同国のキャトルサイクルは、約7年周期で増減を繰り返すとされているが、2016年はその減少期の底にあたるとみられている。
輸出は中国向けが大幅増
ブラジル開発商工省貿易局(SECEX)によると、2016年の冷蔵・冷凍牛肉輸出量は、前年比0.3%減の107万6041トン(製品重量ベース)となった(表3)。減産を記録した中、国内経済は2年連続のマイナス成長で牛肉消費が大きく減退した一方、輸出は特に上半期に為替相場がブラジルレアル安米ドル高で推移したため微減にとどまった。
中でも中国向けは、2015年6月の輸出再開以降、著しい伸びを記録している。7〜8月は価格交渉の不調により一時的に減少したものの、その後、旺盛な需要が回復しており、その存在感はより強まっている。
一方、2014年の最大輸出先で3割程度のシェアを有していたロシア向けは、同国のルーブル安に伴う購買力の低下を受け、大幅に落ち込んでいる。
2017年は生産、輸出とも増加を見込む
USDA/FASが9月8日に公表した「GAIN Report」によると、ブラジルの2017年の牛肉生産量は、キャトルサイクルが増加局面に入ることから前年比2.0%増の947万トン(枝肉重量換算)と見込まれている。国内消費は同1.0%増の756万トン(同)、輸出は同5.9%増の196万トン(同)と、いずれも増加が予測されている。
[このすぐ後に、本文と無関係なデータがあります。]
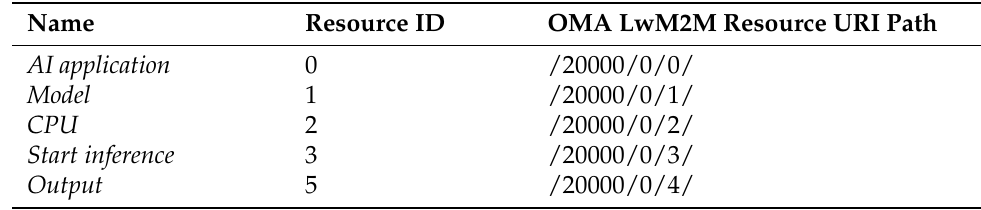
Table 3. OMA-TinyML object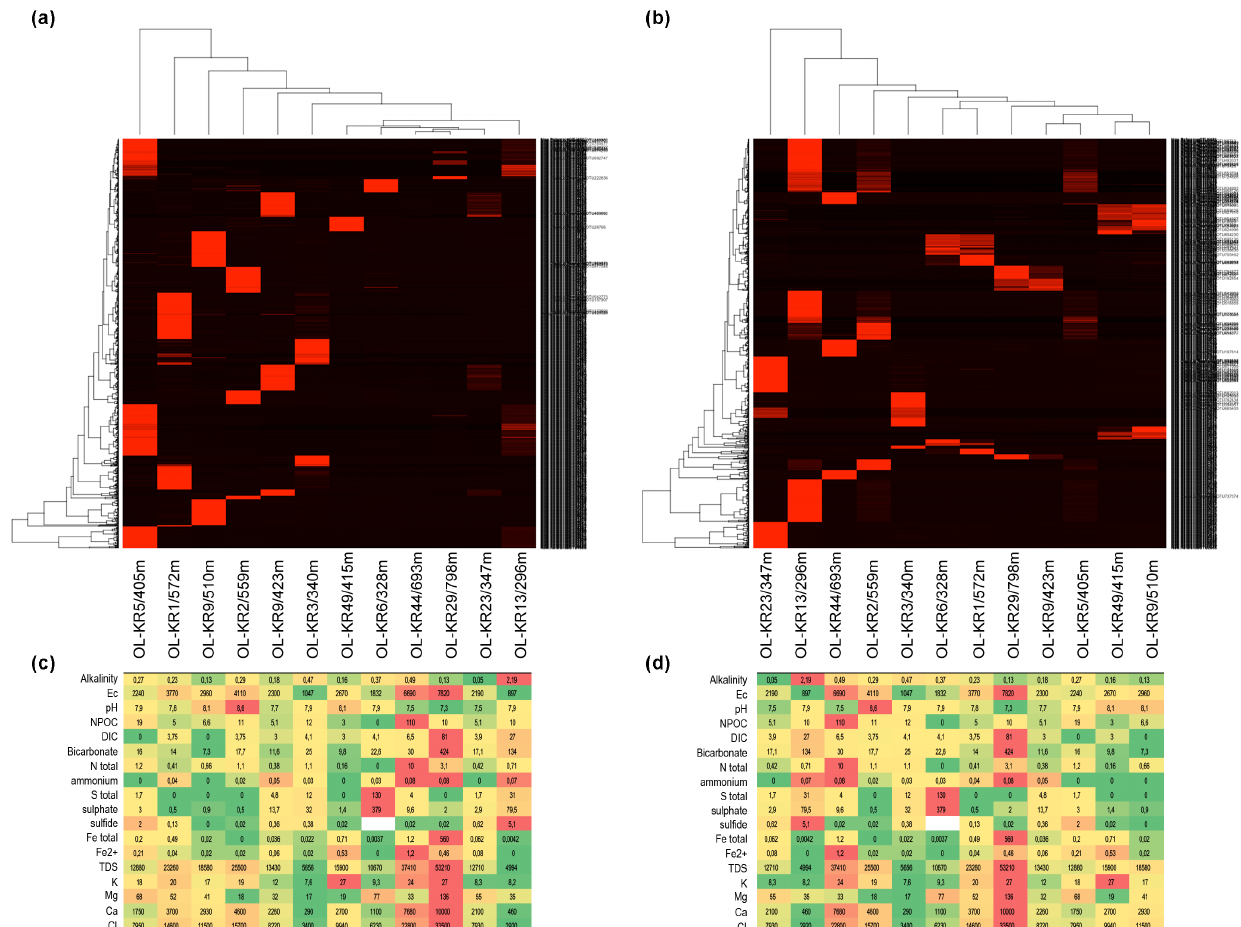
Figure 5. A UPGMA cladogram clustering the samples based on the 1000 biggest OTUs of the (a) archaeal and (b) bacterial OTU profile according to the Bray–Curtis distance model. Black indicates low abundance and red colour indicates high abundance. (c) and (d) show the corresponding physicochemical parameters as shown in Table 1, with the lowest values in green, medium values in yellow, and high values in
ただし、直近3年間において最大生産地である中西部を中心に乾季において干ばつが起きたため、牛群再構築が進んでいない地域が発生している。このため、2017年以降の牛肉生産が見込みどおり増加基調で推移するか注視する必要がある。
また、ブラジル中央銀行は12月26日、国内経済の回復ペースが遅れ2016年のGDP成長率が3.49%と当初の予想を下回るとの予測を発表し、2017年についても0.5%のプラス成長にとどまる見込みとした。このため、牛肉業界としては、国内需要の回復に期待できないとして、引き続き輸出に期待するところが大きくなっている。